**PROBLEM REQUIREMENTS**
Reproduce every line of the listing from the line with "pose: elev=52.6 azim=138.0" up to and including the line with "Dot at: (309, 270)". Shift the answer dot coordinates in the second view by adding 69 to each number, keep all other lines unchanged, and leave out the pictures.

## BEGIN

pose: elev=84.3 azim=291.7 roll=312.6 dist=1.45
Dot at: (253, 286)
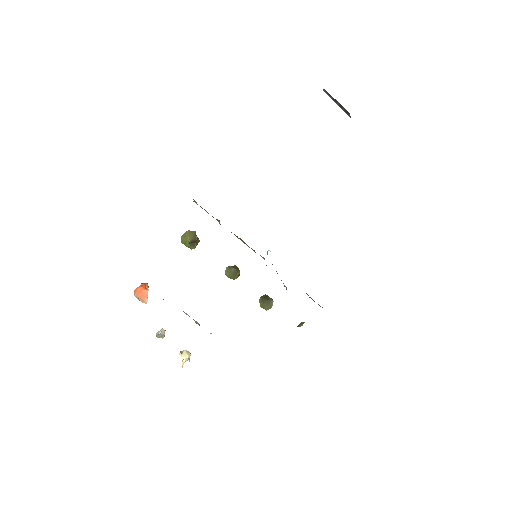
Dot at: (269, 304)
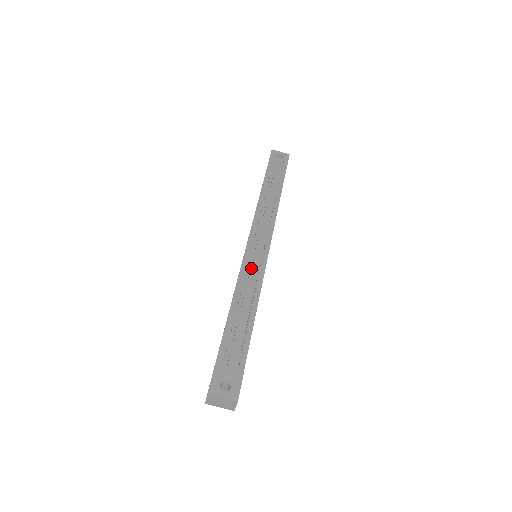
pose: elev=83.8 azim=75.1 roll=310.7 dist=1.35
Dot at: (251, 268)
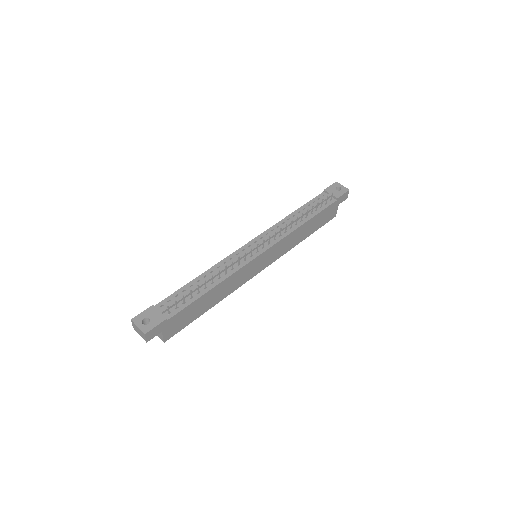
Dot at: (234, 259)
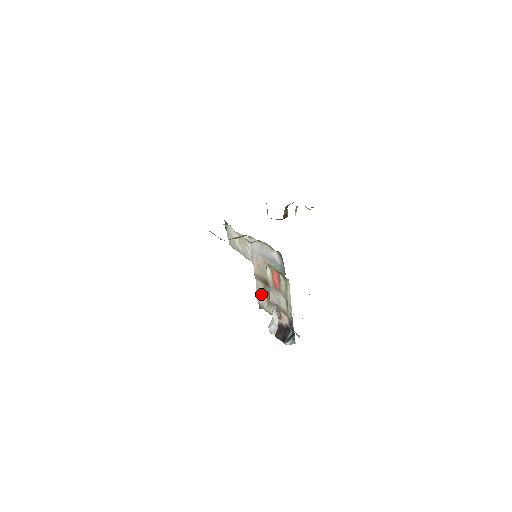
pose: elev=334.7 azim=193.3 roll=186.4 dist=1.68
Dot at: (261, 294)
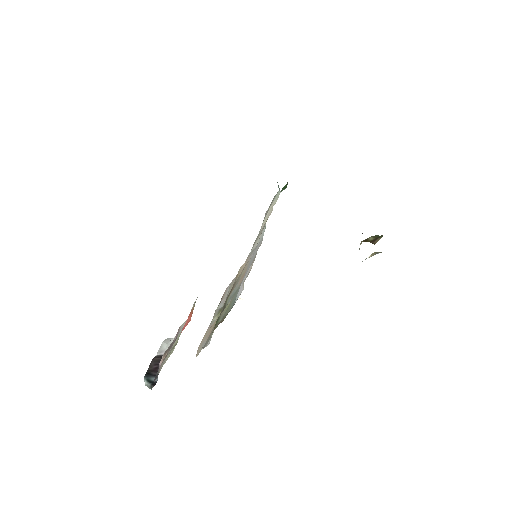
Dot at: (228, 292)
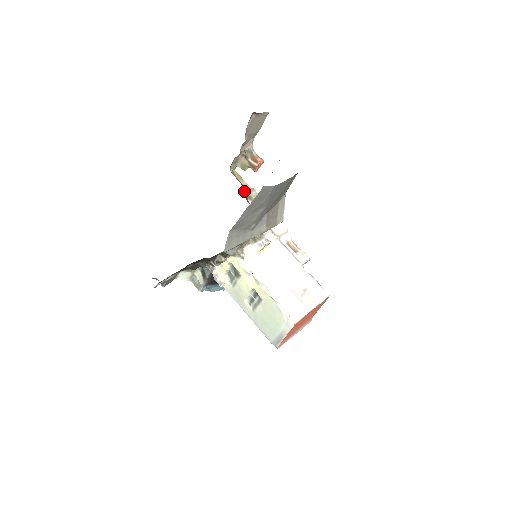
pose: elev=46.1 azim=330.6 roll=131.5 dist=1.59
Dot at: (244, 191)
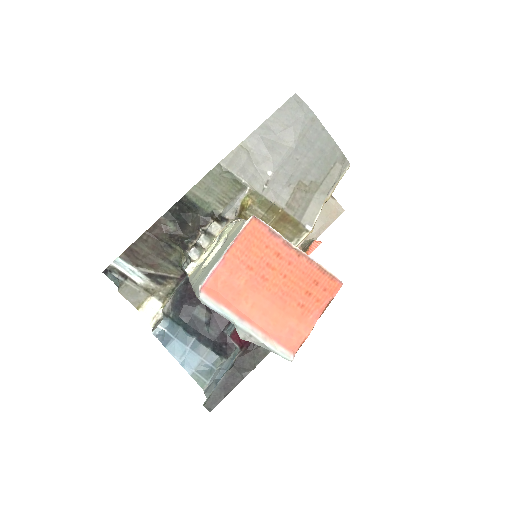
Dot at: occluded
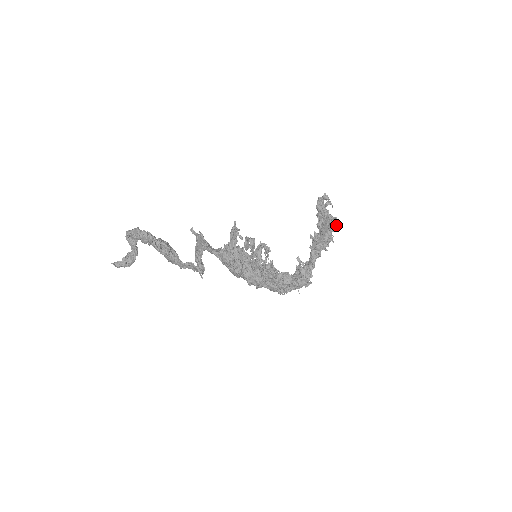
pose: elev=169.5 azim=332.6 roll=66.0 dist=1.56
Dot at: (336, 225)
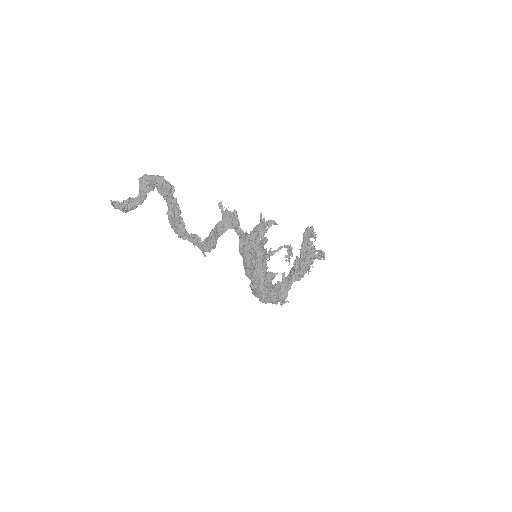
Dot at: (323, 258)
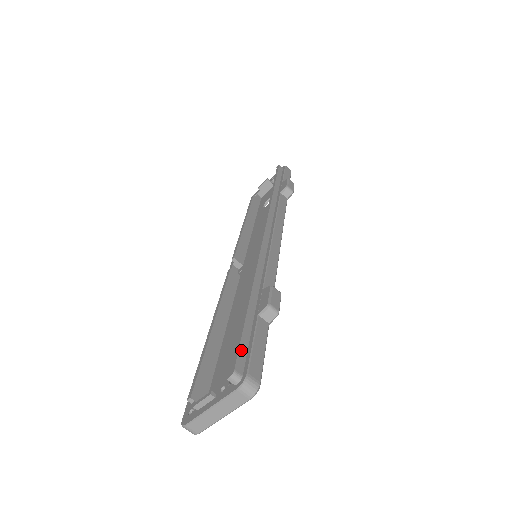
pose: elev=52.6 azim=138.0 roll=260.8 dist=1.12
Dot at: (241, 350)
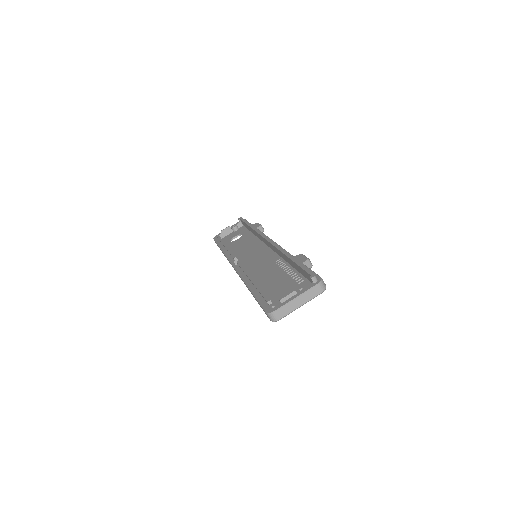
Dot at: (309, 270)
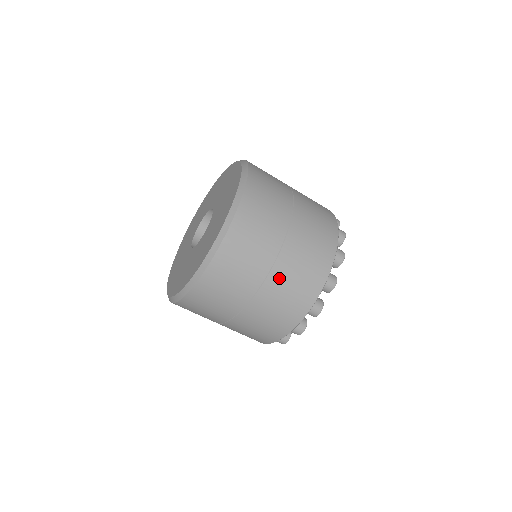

## END
## BEGIN

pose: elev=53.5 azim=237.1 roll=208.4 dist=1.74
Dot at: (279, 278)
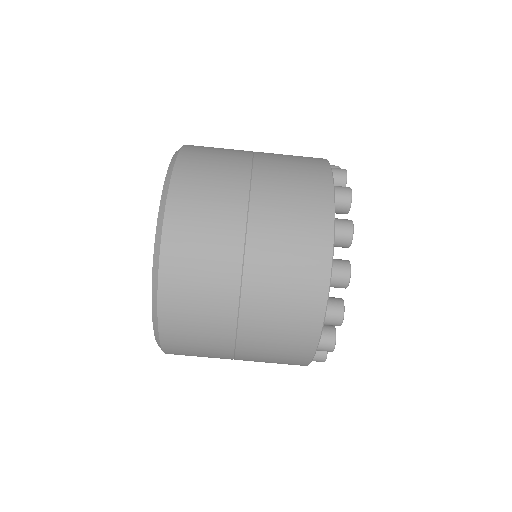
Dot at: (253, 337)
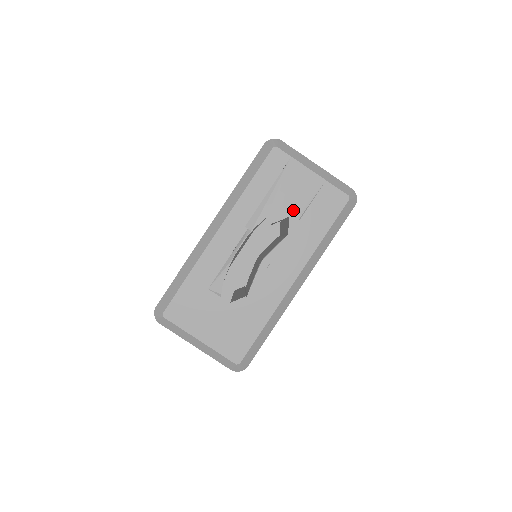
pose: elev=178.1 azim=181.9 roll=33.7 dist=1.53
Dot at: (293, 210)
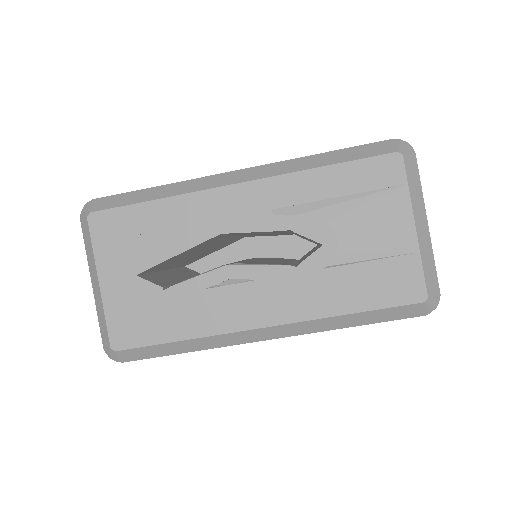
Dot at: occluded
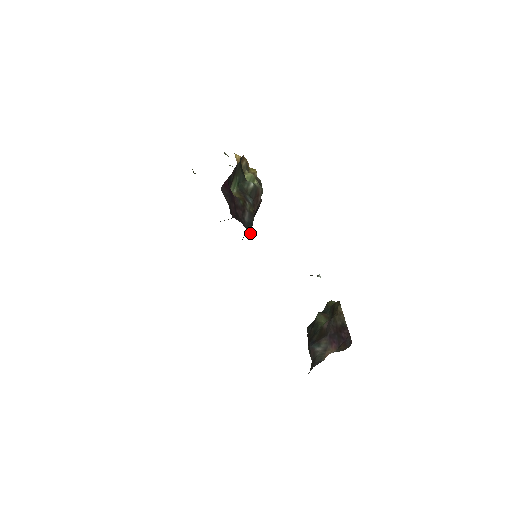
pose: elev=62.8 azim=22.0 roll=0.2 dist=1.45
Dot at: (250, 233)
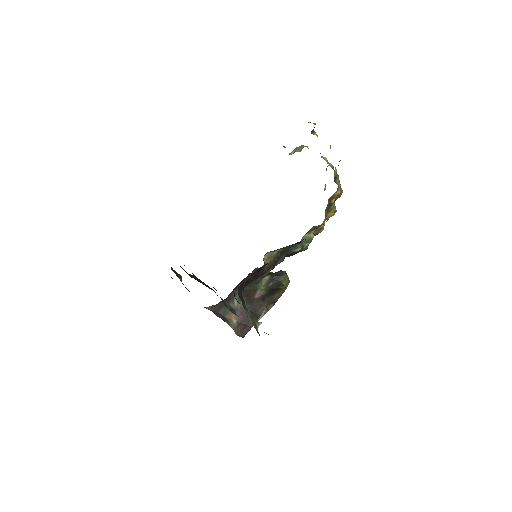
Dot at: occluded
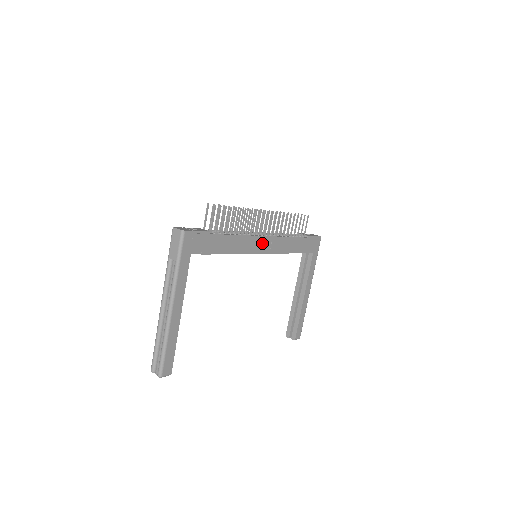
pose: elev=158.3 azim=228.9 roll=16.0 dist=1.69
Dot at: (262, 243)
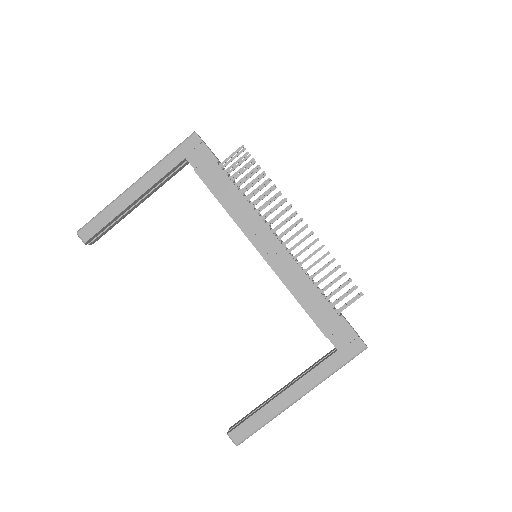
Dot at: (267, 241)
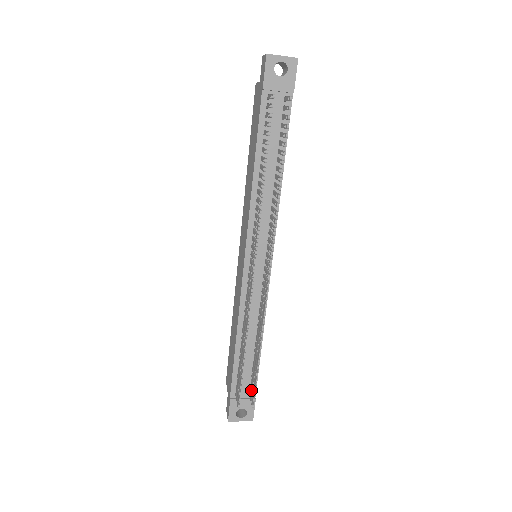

## END
## BEGIN

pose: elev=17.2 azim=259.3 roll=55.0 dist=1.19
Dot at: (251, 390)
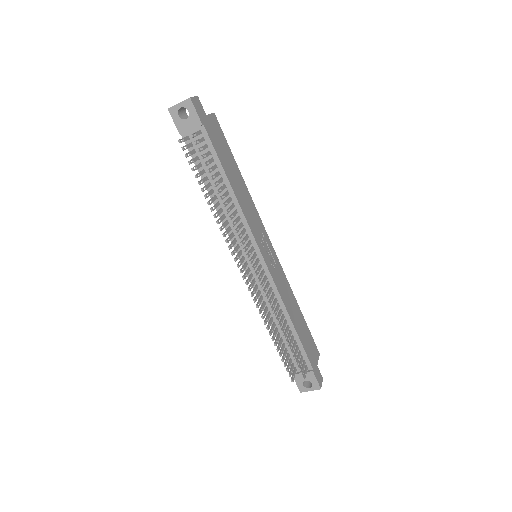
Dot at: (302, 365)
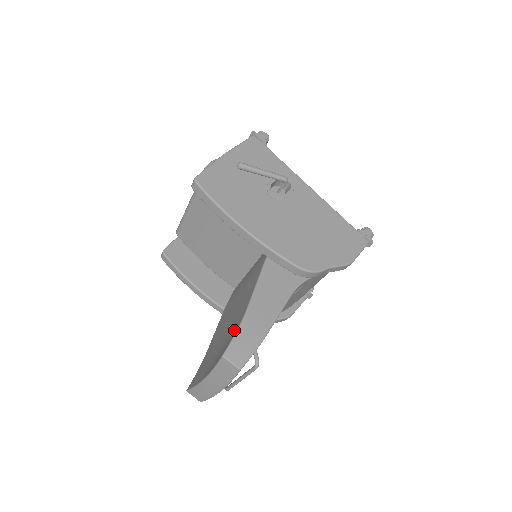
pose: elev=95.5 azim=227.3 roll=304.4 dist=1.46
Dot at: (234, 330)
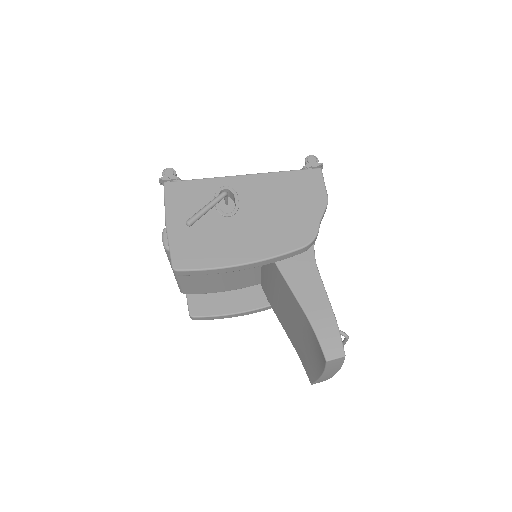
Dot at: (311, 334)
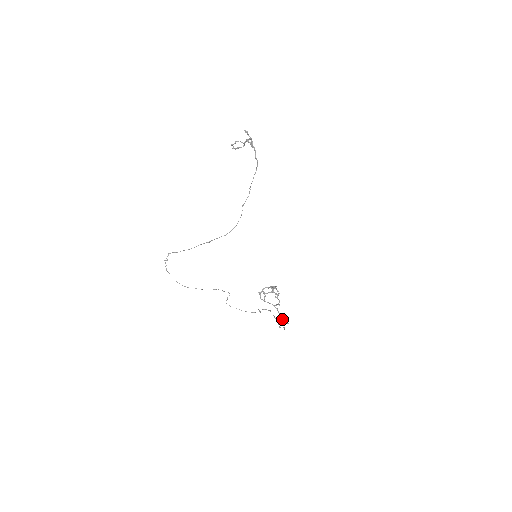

## END

**EXERCISE ANSWER**
pose: elev=52.6 azim=138.0 roll=260.8 dist=1.12
Dot at: (241, 350)
Dot at: (378, 339)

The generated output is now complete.